Bhaktardoba is a Bazaar located in Barpeta district in the state of Assam, India. It is located on the banks of the Kaldia River. Nearby villages include Naligaon, Helochar Pam, Nalir Pam, Nalir Pathar, Kawaimari Block No 9, Kawaimari Block No 10, Pithadi Gaon and Pithadi Pam.

== Demographics ==
The Bhaktardoba comes under of Sarukhetri Assembly constituency (126), with a majority of inhabitants belonging to East Bengal-rooted Muslim.

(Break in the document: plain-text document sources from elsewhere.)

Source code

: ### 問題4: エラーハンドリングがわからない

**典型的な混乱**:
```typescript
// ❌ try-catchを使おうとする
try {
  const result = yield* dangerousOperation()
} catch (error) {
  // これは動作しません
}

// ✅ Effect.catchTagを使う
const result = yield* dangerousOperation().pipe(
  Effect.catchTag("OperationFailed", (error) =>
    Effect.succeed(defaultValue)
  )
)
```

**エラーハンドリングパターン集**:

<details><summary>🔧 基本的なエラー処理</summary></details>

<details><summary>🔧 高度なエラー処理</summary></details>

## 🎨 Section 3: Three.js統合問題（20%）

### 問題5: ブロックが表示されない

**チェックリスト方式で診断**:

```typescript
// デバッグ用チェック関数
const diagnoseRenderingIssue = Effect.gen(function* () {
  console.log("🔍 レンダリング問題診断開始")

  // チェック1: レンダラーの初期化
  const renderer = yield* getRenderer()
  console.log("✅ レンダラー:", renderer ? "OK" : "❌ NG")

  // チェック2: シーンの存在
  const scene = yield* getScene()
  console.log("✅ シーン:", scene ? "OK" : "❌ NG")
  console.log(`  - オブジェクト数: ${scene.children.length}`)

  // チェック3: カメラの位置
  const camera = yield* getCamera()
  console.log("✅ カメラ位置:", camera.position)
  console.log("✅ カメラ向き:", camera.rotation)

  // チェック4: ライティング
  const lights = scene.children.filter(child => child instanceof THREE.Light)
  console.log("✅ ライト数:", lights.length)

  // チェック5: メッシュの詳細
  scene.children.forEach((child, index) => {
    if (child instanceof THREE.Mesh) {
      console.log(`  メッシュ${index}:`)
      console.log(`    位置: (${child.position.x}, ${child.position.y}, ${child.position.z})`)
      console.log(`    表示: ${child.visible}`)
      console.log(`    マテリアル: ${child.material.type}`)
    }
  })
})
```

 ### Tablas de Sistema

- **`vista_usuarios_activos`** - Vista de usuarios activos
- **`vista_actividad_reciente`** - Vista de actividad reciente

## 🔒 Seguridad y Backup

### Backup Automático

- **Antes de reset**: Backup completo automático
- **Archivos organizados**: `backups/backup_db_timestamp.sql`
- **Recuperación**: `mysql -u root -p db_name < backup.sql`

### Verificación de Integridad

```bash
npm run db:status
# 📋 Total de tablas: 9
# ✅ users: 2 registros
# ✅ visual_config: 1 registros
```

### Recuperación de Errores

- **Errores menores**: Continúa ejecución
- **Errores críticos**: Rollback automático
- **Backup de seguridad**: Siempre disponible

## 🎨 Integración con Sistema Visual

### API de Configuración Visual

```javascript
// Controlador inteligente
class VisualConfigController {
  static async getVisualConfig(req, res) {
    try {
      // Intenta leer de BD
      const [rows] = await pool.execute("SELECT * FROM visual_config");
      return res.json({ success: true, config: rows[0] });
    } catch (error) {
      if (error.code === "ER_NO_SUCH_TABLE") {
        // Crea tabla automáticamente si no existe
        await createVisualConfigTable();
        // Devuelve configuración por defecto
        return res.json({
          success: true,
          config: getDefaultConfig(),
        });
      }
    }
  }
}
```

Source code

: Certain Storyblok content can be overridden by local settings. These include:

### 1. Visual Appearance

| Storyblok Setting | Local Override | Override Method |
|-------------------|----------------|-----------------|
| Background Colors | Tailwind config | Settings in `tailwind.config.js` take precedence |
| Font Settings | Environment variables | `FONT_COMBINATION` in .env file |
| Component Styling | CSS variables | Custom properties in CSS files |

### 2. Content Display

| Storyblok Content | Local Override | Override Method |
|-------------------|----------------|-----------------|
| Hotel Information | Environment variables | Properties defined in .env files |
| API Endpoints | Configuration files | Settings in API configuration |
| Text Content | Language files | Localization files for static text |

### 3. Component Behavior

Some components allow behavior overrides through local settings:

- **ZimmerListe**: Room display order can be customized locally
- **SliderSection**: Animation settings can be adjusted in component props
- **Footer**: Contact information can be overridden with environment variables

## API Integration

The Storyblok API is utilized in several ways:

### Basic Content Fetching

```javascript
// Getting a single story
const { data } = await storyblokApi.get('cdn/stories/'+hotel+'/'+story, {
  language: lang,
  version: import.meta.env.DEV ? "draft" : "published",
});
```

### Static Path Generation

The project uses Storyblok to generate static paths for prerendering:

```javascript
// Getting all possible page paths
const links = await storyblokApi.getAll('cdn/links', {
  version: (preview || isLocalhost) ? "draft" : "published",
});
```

Hindu Assamese, Hindu Bengali are also inhabitant in Bhaktardoba.
== Heath (Hospital) ==
The Bhaktardoba Model Hospital that provides treatment to the people of Bhaktardoba as well as people from different parts of Barpeta district.

== Education ==
18+ Schools & 2 College are situated in Bhaktardoba.

- Schools
1. Paschim Paka Azad Memorial High School
2. Paschim Paka Azad Memorial M.E Madrassa
3. Desh Bhakta M.E.School
4. Deshbhakta Girls High School
5. Naligaon H. Pre-Senior Madrassa
6. D Deshbhakta Pre-Senior Madrassa
7. N.K Girls High School
8. Pithadi High School
9. Red Rose Model School
10. Modern English School (Bhaktardaba)
11. Royal Academy
12. Azad Jatiya Vidyalaya
13. Excellent Academy (Bhaktardoba)
14. Global Academy
15. A.K Talent Academy (Bhaktardoba)
16. Nine Star Golden Academy
17. New Model Academy (DBS) Helocha
18. Modern English School (Bhaktardaba)

- Colleges
19. Harendra Chitra Junior College, Bhaktardoba
20. Harendra Chitra College, Bhaktardoba

== Transport ==
The Kayakuchi Naligaon Road connects the Bhaktardoba Bazaar with district. Public transport buses and mini buses are available which connects the district and the city Guwahati.